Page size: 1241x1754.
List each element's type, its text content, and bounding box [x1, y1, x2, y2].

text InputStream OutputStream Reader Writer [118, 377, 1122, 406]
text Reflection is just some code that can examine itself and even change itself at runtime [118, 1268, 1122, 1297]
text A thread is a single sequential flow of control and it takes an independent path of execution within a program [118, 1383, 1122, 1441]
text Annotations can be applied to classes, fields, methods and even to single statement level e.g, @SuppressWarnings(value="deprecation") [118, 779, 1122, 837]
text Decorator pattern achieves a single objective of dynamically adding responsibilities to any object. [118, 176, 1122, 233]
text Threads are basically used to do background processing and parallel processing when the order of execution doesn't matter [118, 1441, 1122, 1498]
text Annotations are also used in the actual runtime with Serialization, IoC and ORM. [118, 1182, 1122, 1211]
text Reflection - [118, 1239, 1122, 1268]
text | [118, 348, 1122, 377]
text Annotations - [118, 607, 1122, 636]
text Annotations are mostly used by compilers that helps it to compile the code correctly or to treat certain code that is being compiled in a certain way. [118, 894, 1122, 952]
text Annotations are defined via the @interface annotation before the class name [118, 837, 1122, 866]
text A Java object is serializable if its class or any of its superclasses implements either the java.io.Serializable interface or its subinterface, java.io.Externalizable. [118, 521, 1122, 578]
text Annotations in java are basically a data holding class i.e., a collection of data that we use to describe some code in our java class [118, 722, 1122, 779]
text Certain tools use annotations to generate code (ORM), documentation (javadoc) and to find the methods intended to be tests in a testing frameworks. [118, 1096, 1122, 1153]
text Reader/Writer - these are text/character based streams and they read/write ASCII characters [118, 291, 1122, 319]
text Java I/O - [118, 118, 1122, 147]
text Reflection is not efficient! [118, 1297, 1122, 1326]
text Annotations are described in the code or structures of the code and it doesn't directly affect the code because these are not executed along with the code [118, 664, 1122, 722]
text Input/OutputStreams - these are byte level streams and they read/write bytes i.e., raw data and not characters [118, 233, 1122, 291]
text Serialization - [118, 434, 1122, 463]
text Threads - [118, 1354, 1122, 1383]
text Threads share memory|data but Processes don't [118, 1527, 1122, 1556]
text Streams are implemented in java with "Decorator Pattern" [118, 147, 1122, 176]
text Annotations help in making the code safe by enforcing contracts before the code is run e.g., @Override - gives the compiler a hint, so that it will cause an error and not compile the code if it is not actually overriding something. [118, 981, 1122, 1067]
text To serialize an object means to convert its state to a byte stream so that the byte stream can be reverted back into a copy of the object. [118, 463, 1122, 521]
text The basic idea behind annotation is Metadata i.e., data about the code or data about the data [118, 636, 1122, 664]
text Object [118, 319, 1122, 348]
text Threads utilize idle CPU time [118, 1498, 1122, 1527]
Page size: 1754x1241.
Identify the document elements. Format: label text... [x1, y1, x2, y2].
___
■ 任务
把上面数据里的“Reflection”全部换成“Introspection”，其余内容一字不改，把数据完整地重写一遍。

■ 回答
Page size: 1241x1754.
List each element's type, its text content, and bounding box [x1, y1, x2, y2].

text InputStream OutputStream Reader Writer [118, 377, 1122, 406]
text Introspection is just some code that can examine itself and even change itself at runtime [118, 1268, 1122, 1297]
text A thread is a single sequential flow of control and it takes an independent path of execution within a program [118, 1383, 1122, 1441]
text Annotations can be applied to classes, fields, methods and even to single statement level e.g, @SuppressWarnings(value="deprecation") [118, 779, 1122, 837]
text Decorator pattern achieves a single objective of dynamically adding responsibilities to any object. [118, 176, 1122, 233]
text Threads are basically used to do background processing and parallel processing when the order of execution doesn't matter [118, 1441, 1122, 1498]
text Annotations are also used in the actual runtime with Serialization, IoC and ORM. [118, 1182, 1122, 1211]
text Introspection - [118, 1239, 1122, 1268]
text | [118, 348, 1122, 377]
text Annotations - [118, 607, 1122, 636]
text Annotations are mostly used by compilers that helps it to compile the code correctly or to treat certain code that is being compiled in a certain way. [118, 894, 1122, 952]
text Annotations are defined via the @interface annotation before the class name [118, 837, 1122, 866]
text A Java object is serializable if its class or any of its superclasses implements either the java.io.Serializable interface or its subinterface, java.io.Externalizable. [118, 521, 1122, 578]
text Annotations in java are basically a data holding class i.e., a collection of data that we use to describe some code in our java class [118, 722, 1122, 779]
text Certain tools use annotations to generate code (ORM), documentation (javadoc) and to find the methods intended to be tests in a testing frameworks. [118, 1096, 1122, 1153]
text Reader/Writer - these are text/character based streams and they read/write ASCII characters [118, 291, 1122, 319]
text Java I/O - [118, 118, 1122, 147]
text Introspection is not efficient! [118, 1297, 1122, 1326]
text Annotations are described in the code or structures of the code and it doesn't directly affect the code because these are not executed along with the code [118, 664, 1122, 722]
text Input/OutputStreams - these are byte level streams and they read/write bytes i.e., raw data and not characters [118, 233, 1122, 291]
text Serialization - [118, 434, 1122, 463]
text Threads - [118, 1354, 1122, 1383]
text Threads share memory|data but Processes don't [118, 1527, 1122, 1556]
text Streams are implemented in java with "Decorator Pattern" [118, 147, 1122, 176]
text Annotations help in making the code safe by enforcing contracts before the code is run e.g., @Override - gives the compiler a hint, so that it will cause an error and not compile the code if it is not actually overriding something. [118, 981, 1122, 1067]
text To serialize an object means to convert its state to a byte stream so that the byte stream can be reverted back into a copy of the object. [118, 463, 1122, 521]
text The basic idea behind annotation is Metadata i.e., data about the code or data about the data [118, 636, 1122, 664]
text Object [118, 319, 1122, 348]
text Threads utilize idle CPU time [118, 1498, 1122, 1527]
Page size: 1754x1241.
Identify the document elements. Format: label text... [x1, y1, x2, y2].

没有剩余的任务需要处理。